Diatribes of a Knucklehead 160115
During 2006 I was assigned as the Marine 1st Sgt for the Inspector Instructor (I-I) Staff on Hunter Army Airfield, Savannah Georgia. I was also attending Saint Leo University at night. I had just finished my first version of my book, “Surviving Combat Handbook.” My accounting professor somehow knew about my book; but he never let on.
One Sunday afternoon my professor called me on my government cell phone. He told me about a young 3rd Infantry Division soldier from his church that was having major issues with combat stress. He had been through every level of medical care available on Fort Stewart’s to include psychologist and psychiatrists. His family was concerned he was on the brink of suicide. My professor asked if I could speak to the young soldier the same afternoon. I told my wife about the situation and as usual she understood me not being around; this time for a very good reason.
I went to the RTC (Reserve Training Center) got into uniform and waited for the soldier to show up. I met the specialist outside and he did not look happy to see me. He was a specialist (E-4) and I was a not just a 1stSgt, but a Marine 1st Sgt. He did not want to talk. After a while I got him to tell me that he had been to Iraq and we started talking about common places and once he realized I was also an infantryman, who had served in the same areas (at different times) he started to talk a little.
To be totally honest, about three hours into getting nowhere I started getting a little frustrated. I looked at this young warrior slouched in the chair not making eye contact:
Me: Hey soldier, what is it? I knew there might be many reasons for your anxiety, but I will bet there is one story that stands out. What is it?
Spc: 1stSgt, we did a lot of stuff over there. But, the worst was the day we killed a bunch of women and children. I should say we murdered them.
Me: (in shock at what I just heard) Excuse me? Explain?
Spc: We were working a VCP (Vehicle Check Point) when civilian bus came barreling down the road and ignored our signs ordering traffic to slowdown and our stop signs. (The soldier stopped talking and was breathing rapidly). Then he said; So, what did we do? We lit it up with machineguns and other small arms fire. The bus came to a halt and we closed on it slowly; still worried it was a VBIED. When we got there we found a male driver and bus full of what appeared to be non-combatants. They were all dead or dying.
Me: So. Where is the Murder part?
Spc: I juts told you 1stSgt; we killed a bus filled with noncombatants, that is murder!
Me: NO, murder required premeditation. Did you know the bus was filled with noncombatants?
Spc: No sir.
Me: Did you tell the driver to NOT slow down or stop for the signs in his language that clearly told him to do so? Remember, every other car you had encountered at the checkpoint figured it out; therefore he is partially responsible.
Spc: But, they were noncombatants…..
Me: Stop – specialist. Listen to me. If you and your friends did not know the bus was filled with non-combatants you could not have committed murder here. There was no premeditation. What if it had been a VBIED and you did not do your job? Maybe you would be upset your friend died because you did not do your job. War is terrible and unfortunately innocent people die; there is no way around it.
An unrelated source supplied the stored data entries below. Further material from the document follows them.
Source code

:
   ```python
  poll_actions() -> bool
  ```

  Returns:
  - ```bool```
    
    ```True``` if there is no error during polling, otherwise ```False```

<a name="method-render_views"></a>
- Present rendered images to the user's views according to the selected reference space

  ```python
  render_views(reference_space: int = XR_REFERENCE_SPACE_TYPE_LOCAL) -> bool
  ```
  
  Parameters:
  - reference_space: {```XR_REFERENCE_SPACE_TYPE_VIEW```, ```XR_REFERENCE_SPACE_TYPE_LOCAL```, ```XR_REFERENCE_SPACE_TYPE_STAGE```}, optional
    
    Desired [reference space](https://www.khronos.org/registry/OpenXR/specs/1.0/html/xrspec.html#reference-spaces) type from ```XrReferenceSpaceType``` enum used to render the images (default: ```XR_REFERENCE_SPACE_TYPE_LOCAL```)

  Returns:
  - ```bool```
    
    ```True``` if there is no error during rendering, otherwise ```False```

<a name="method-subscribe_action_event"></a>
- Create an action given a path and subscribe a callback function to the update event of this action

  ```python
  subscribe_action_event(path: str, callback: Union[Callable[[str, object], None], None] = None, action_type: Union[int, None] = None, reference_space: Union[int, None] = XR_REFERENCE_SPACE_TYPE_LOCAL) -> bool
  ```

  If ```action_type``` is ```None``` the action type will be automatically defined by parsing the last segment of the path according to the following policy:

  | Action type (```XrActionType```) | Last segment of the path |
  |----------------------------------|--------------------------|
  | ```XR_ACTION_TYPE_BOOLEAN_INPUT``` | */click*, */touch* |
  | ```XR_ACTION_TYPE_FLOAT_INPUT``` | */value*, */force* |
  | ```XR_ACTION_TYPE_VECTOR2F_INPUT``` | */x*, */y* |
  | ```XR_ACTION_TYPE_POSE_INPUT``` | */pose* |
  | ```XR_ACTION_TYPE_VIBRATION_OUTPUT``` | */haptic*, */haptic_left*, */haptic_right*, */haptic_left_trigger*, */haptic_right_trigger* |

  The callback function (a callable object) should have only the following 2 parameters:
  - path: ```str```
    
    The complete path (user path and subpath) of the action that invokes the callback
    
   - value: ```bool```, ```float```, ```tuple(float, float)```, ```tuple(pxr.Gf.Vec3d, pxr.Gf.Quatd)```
Spc: (For the first time in four hours, he sat up straight, almost smiled). You know 1stSgt, you are the first person to explain to me that I am not a murderer. I wanted to die, because I just could not handle the fact that I was a murderer. Not one of my leaders, or doctors, psychologists or even my psychiatrist has helped me through this.
Me: Did you tell them this story?
Spc: No sir; they never asked.
Over the years I learned from Navy Corpsman, Navy IDCs (Independent Duty Corpsman), Recon Docs, and Army 18Ds that you must always look for the exit wound and any other injuries. The wound that looks the worst might distract you from the biggest threat. Over the last year this young warrior had been receiving superficial mental health treatment from some of the best mental health people in the world; yet it took a simpleton like me little effort to figure it.
In the end, the soldier looked my straight in the eyes, shook my hand with both of his hands and said thank you sir. He then gave me a big man hug and ditty bopped out to the waiting car.
My professor called me a few hours later and said: “What did you do to this kid? He is almost normal again, for the first time since he returned from Iraq. He is eating, laughing, joking and is a pleasure to be around again. Thank you, thank you, thank you….”
I said: you are welcome. Does this mean I get an A? He laughed and said, if you earn it. Thank you again. FYI, I did earn the A.
In sum, we all need to start looking for the psychological exit wounds in our friends and ourselves. Death from a thousand cuts is still death, but it is a long slow death. We need to patch our wounds as we detect them.
Remember, loneliness kills, look out for your friends just like you did in combat.